Bu muttasıl senet Ahmed b. Hanbel (II, 291) ve Ebû Dâvûd ("Eymân", 16) tarafından zikredilmiş, ancak metinde Efendimiz (s.a.v)'in cariyeye "Allah nerededir?" diye sorması üzerine cariyenin eliyle yukarıyı işaret ettiği zikredilmiştir. (Ayrıca bkz. Abdürrezzâk, IX, 176; İbn Huzeyme, "Kitâbu't-Tevhîd", 123; el-Beyhakî, "es-Sünenu'l-Kübrâ", VII, 388; ez-Zehebî, a.g.e., I, 260)

Bir diğer varyantta Efendimiz (s.a.v) cariyeye, "Rabbin kim?" diye sormuş, cariye eliyle yukarıyı işaret etmiştir. (İbn Huzeyme, a.g.e., a.y.)

Bir başka varyantta cariye Efendimiz (s.a.v)'in sorularına sadece işaretle cevap vermiştir. Buna göre Efendimiz (s.a.v) "Allah nerededir?" diye sormuş, cariye eliyle yukarıyı işaret etmiş, "Ben kimim?" sorusuna cevaben de cariye, "Sen Allah'ın Resulüsün" anlamında eliyle önce Efendimiz (s.a.v)'i, sonra da yukarıyı işaret etmiştir. (Ebû Dâvûd, "Eymân", 16; Ahmed b. Hanbel, II, 291)

Bütün bu varyantlar bir noktayı açık biçimde göstermektedir: "Eynellah hadisi" veya "cariye hadisi" diye bilinen bu rivayet kesinlikle mana ile aktarılmıştır. Bir diğer deyişle, Efendimiz (s.a.v) ile cariye arasında geçen konuşmanın, raviler tarafından kendi anladıkları lafızlarla aktarılması sonucunda, teknik tabiriyle "ızdırab" dediğimiz durum ortaya çıkmıştır ki, ehlince malum olduğu üzere, senedi sahih de olsa herhangi bir rivayetin metninde bulunan bu tür bir "uyuşmazlık", hadisi sıhhat derecesinden zaaf derecesine düşürür.

Sağlanan bilgiler —
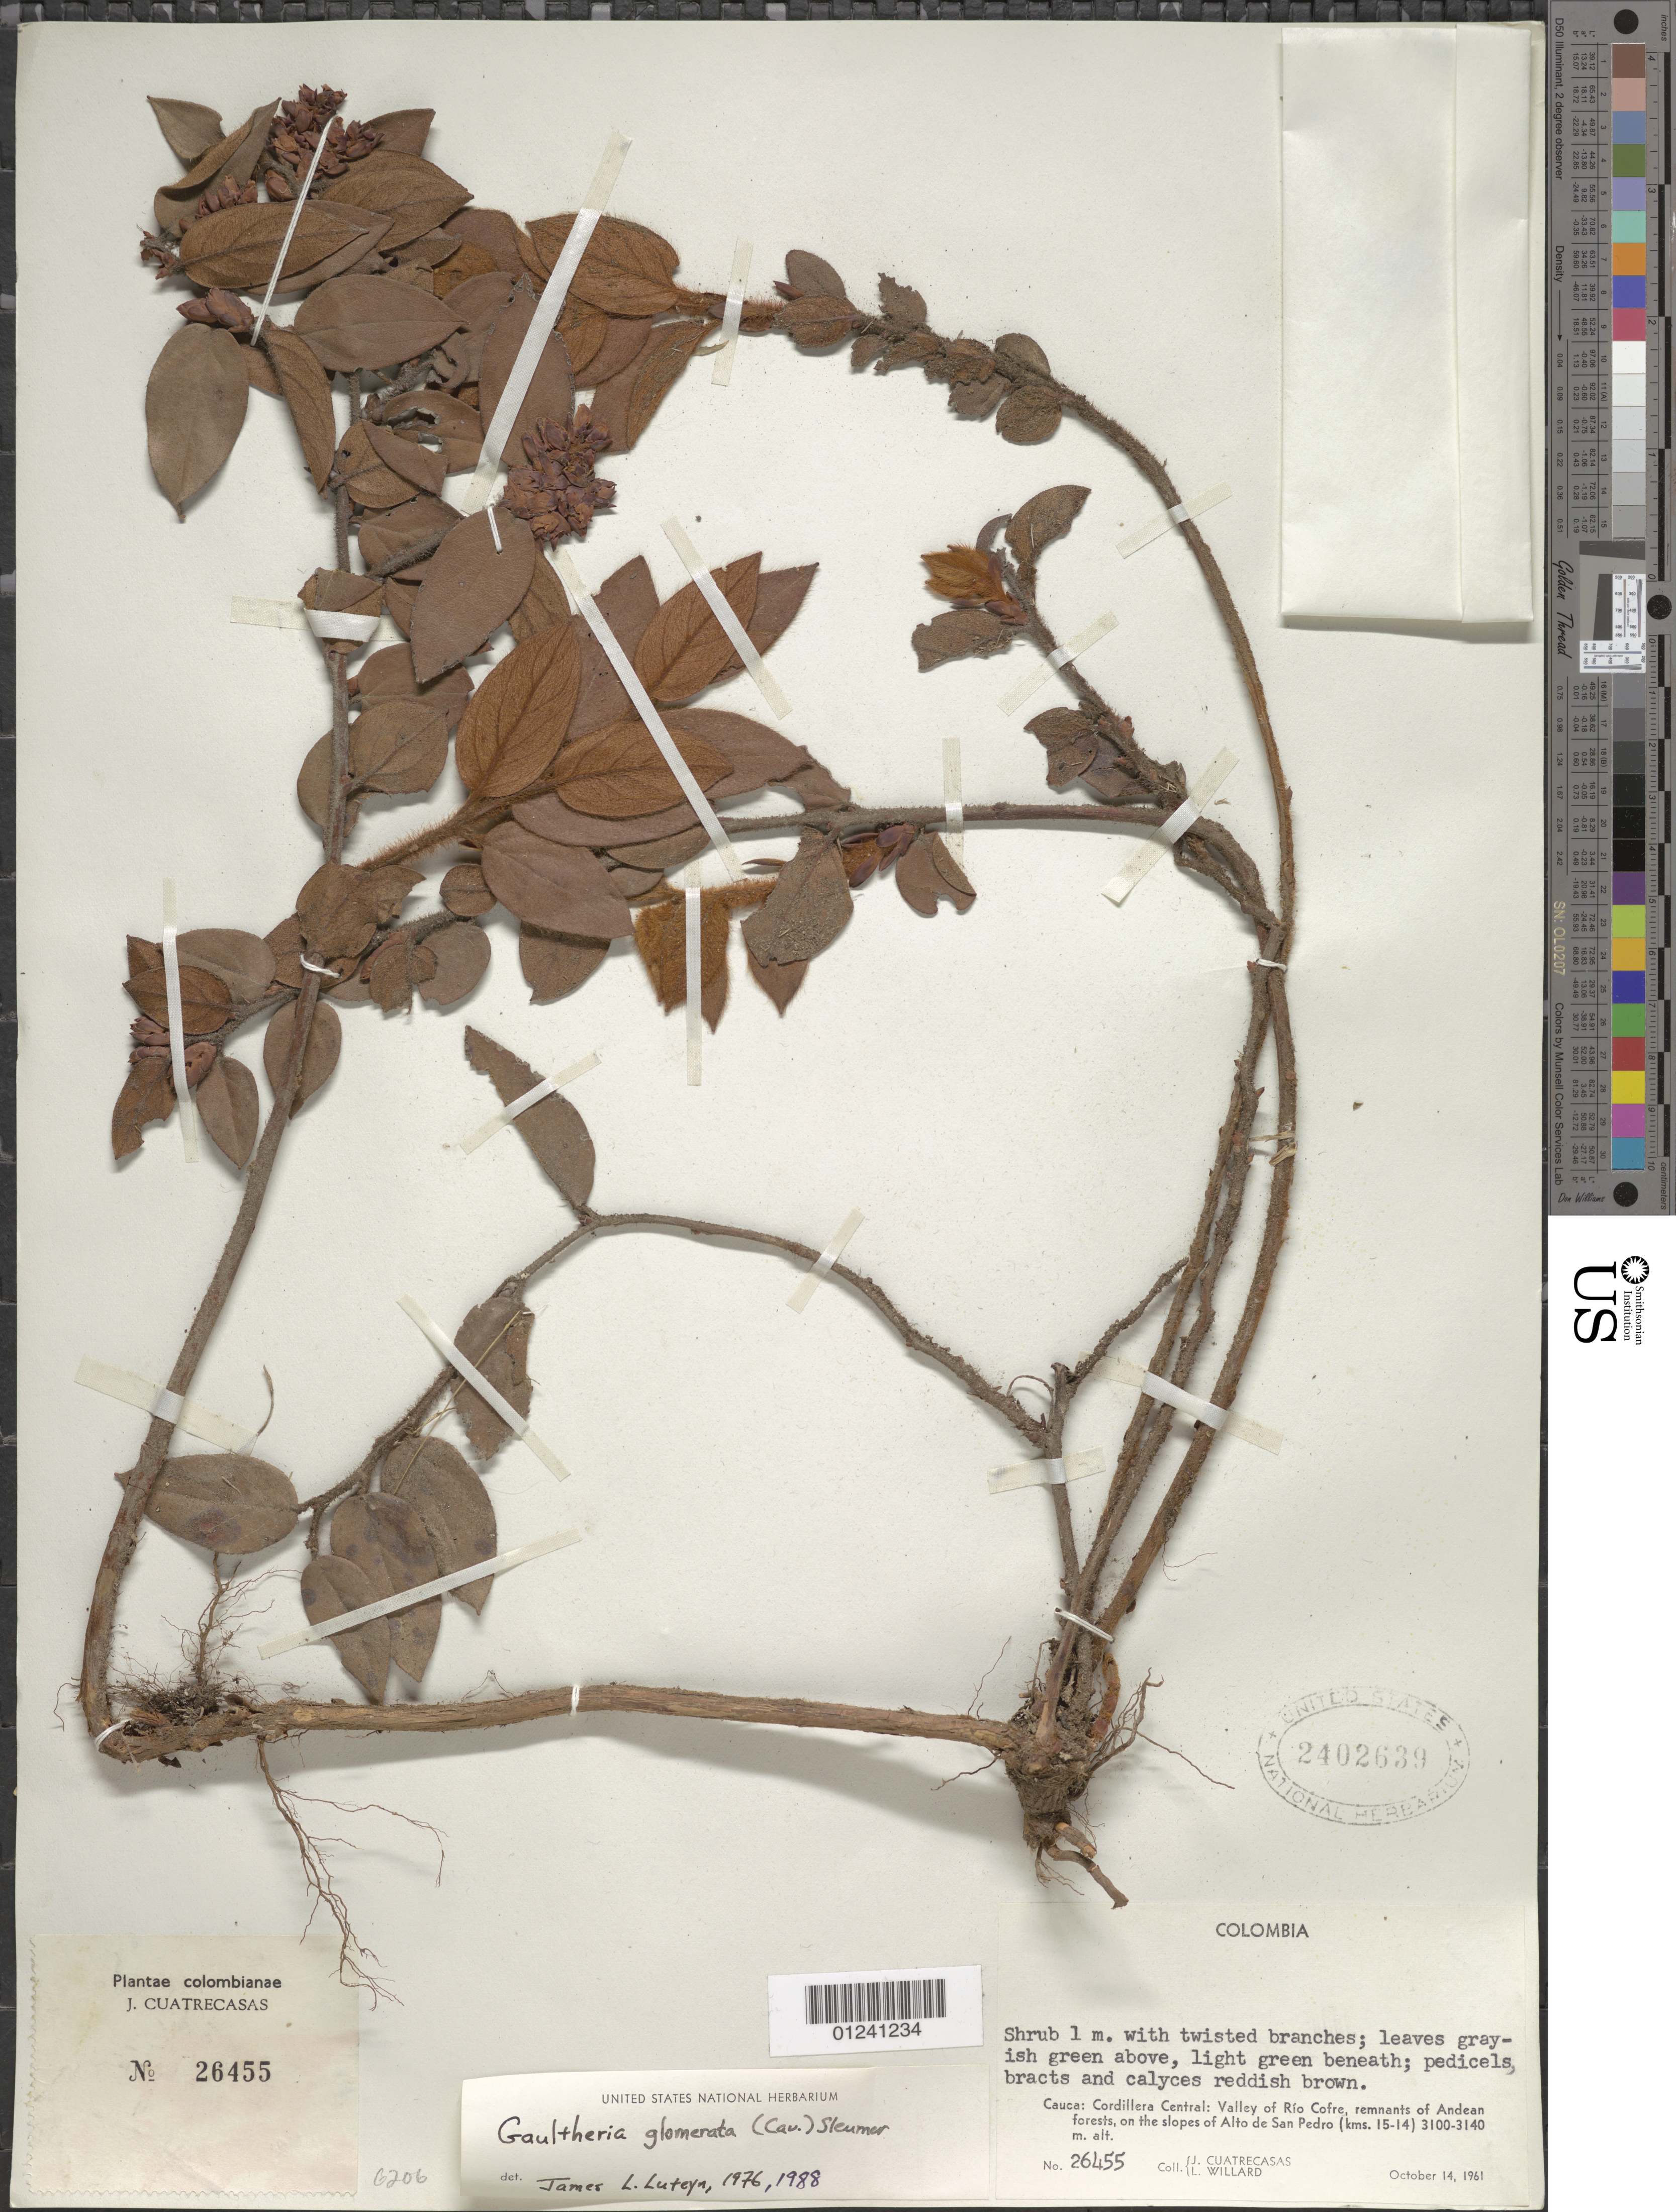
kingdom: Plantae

==

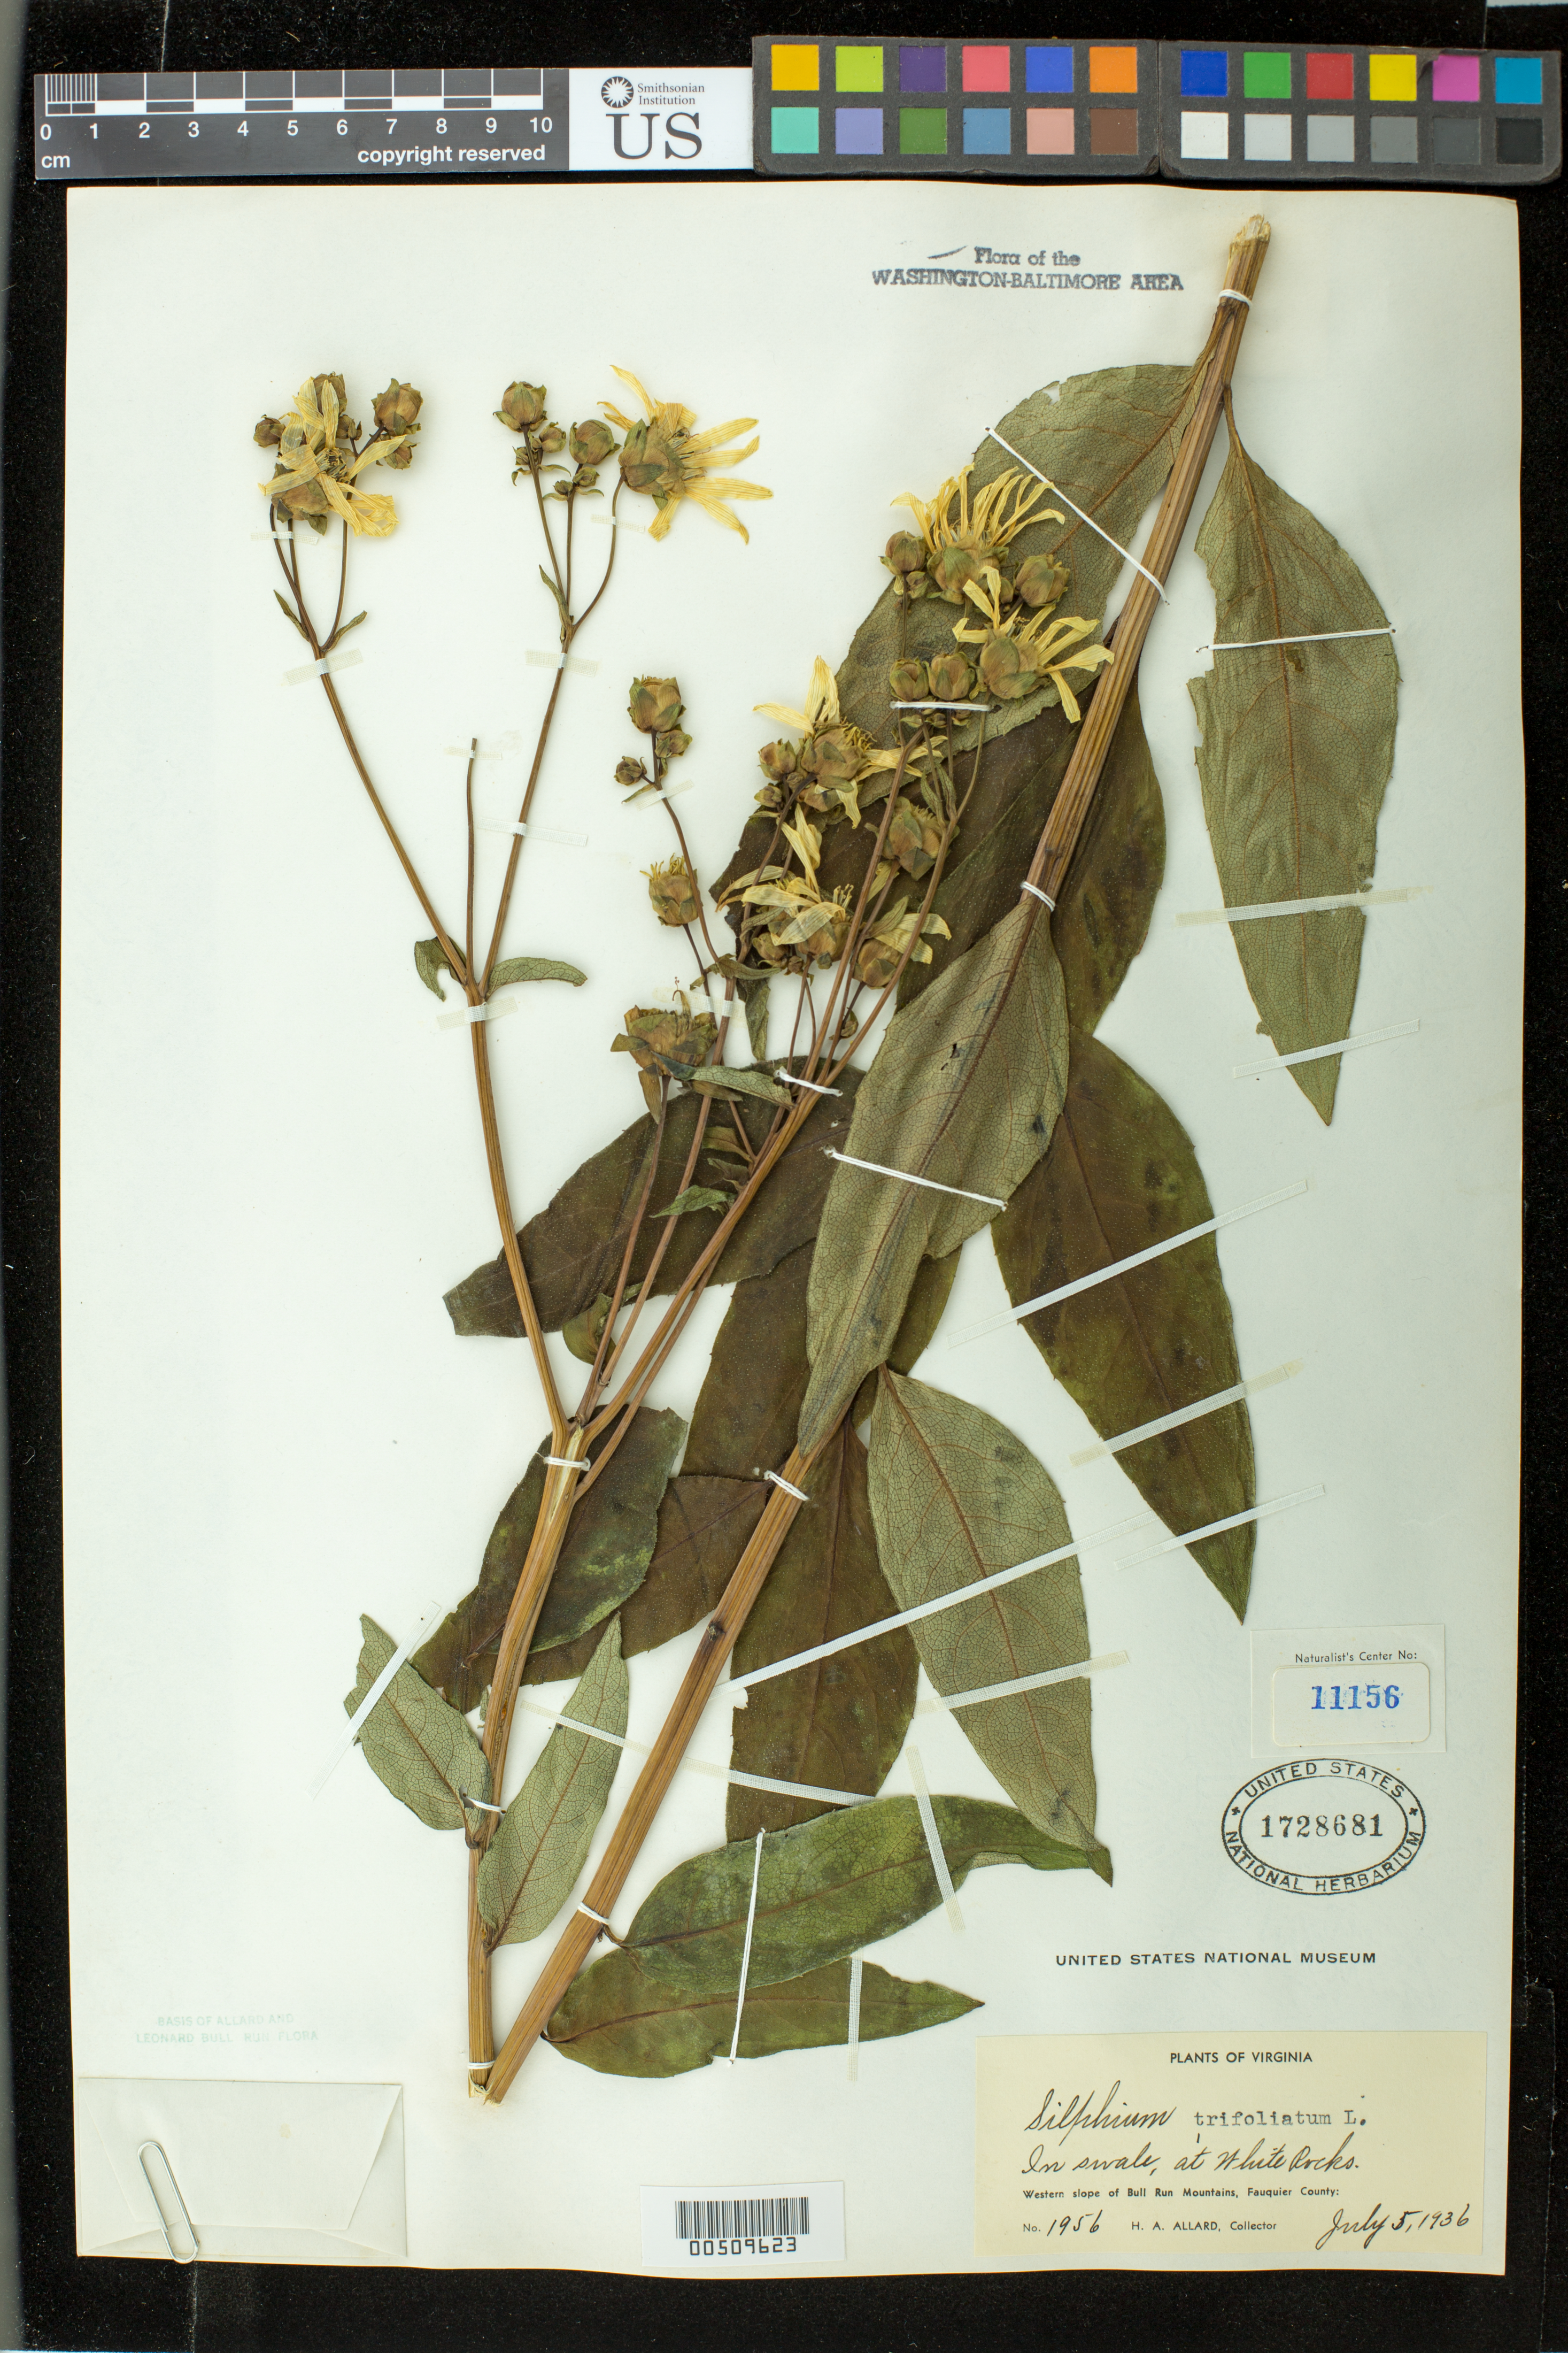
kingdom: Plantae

Kısa görev — Cariye hadisinin rivayetlerini ele alan metinde "Bu muttasıl senet" ifadesini içeren sözlerle açılıp "a.g.e., I, 260)" ile kapanan bölümü harfi harfine yazın. Bu malzeme başka bir kaynaktan alınmıştır.

Görev çıktısı —
Bu muttasıl senet Ahmed b. Hanbel (II, 291) ve Ebû Dâvûd ("Eymân", 16) tarafından zikredilmiş, ancak metinde Efendimiz (s.a.v)'in cariyeye "Allah nerededir?" diye sorması üzerine cariyenin eliyle yukarıyı işaret ettiği zikredilmiştir. (Ayrıca bkz. Abdürrezzâk, IX, 176; İbn Huzeyme, "Kitâbu't-Tevhîd", 123; el-Beyhakî, "es-Sünenu'l-Kübrâ", VII, 388; ez-Zehebî, a.g.e., I, 260)